ページ抜粋:
===
赤ずきんな美少女の復讐劇。「Woolfe - The Red Hood Diaries」が美しい【レビュー】 

 Woolfe - The Red Hood Diaries

 赤ずきんの少女の復讐物語なアクションゲーム。
 海外の小さなスタジオが製作したタイトルで、現在、Steamで1000円ほどで発売中
 英語ゲーですが、日本語にも対応しています。

 タイトルの「Red Hood」とは、日本語で言うと「赤ずきん」なんですが、童話の赤ずきんとは関係なさげ。
 「主役の女の子が赤ずきんかぶってる」というダケです。

 世界感は「ダークファンタジー」にちょっぴりスチームパンクを足したような雰囲気。
 敵がゼンマイ仕掛けのオートマトンだったり看板にネオンが付いていたりと、好きな人にはたまらない作り。
 「アリス:マッドネスリターン」が比較的似ていますが、あそこまで前衛的ではなく、正統的なアートワークになっています。


▲リリーストレーラーその1。
===
[保存データの項目]

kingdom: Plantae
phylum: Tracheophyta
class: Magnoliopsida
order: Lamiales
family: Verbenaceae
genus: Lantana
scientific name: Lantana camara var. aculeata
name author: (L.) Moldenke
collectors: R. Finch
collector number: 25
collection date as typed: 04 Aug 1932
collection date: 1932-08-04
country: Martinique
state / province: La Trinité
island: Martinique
===
作業要件:
1 – ゲームレビューによると、このゲームはSteamでいくらほどで発売中か。
2 – ゲームレビューのうち、「海外の小さなスタジオが製作し」から始まり「世界感は「ダークファンタジー」にちょっぴりスチームパンクを足したような雰囲気。」まで続く部分を、もう一度そのまま書き出してください。
3 – 「Woolfe - The Red Hood Diaries」を取り上げたゲームレビューの続きを、示されている最後の文の後から書き継ぐこと。
これらの資料はゲームレビューの内容とは無関係である。

解答:
1 – 1000円ほど。

2 –
海外の小さなスタジオが製作したタイトルで、現在、Steamで1000円ほどで発売中
 英語ゲーですが、日本語にも対応しています。

 タイトルの「Red Hood」とは、日本語で言うと「赤ずきん」なんですが、童話の赤ずきんとは関係なさげ。
 「主役の女の子が赤ずきんかぶってる」というダケです。

 世界感は「ダークファンタジー」にちょっぴりスチームパンクを足したような雰囲気。

3 –
▲リリーストレーラーその2。1と使っているシーンが微妙に違う。


 さて、気になるゲーム内容ですが…ぶっちゃけると「ありふれたジャンプゲー」w
 「クソゲー」というほどではありませんが、例えばマリオやソニックなどの名作ジャンプゲーはもちろん、フルプライスの類似タイトルと比べても、デキが良い方ではありません。

 その理由は、ジャンプゲーの命であるステージデザインの作り込みがどうにも大ざっぱなところにありそう。

 プレイしていても、オブジェクトをざっくりと配置している感が否めず、1つ1つの行為が決まった瞬間の「気持ちよさ」が、あまり磨かれていません。
 マリオの醍醐味は連続でやって来る小気味よいカタルシスだと思うんですが、Woolfeはダラダラっとステージを進んでしまうのです。

 とはいえ、節目節目に難度が高めの仕掛けや、ボス戦などのアクセントシーンが入っているため、ある程度のメリハリは付いています。
 そこが「クソゲーというほどではない」由縁でしょうか。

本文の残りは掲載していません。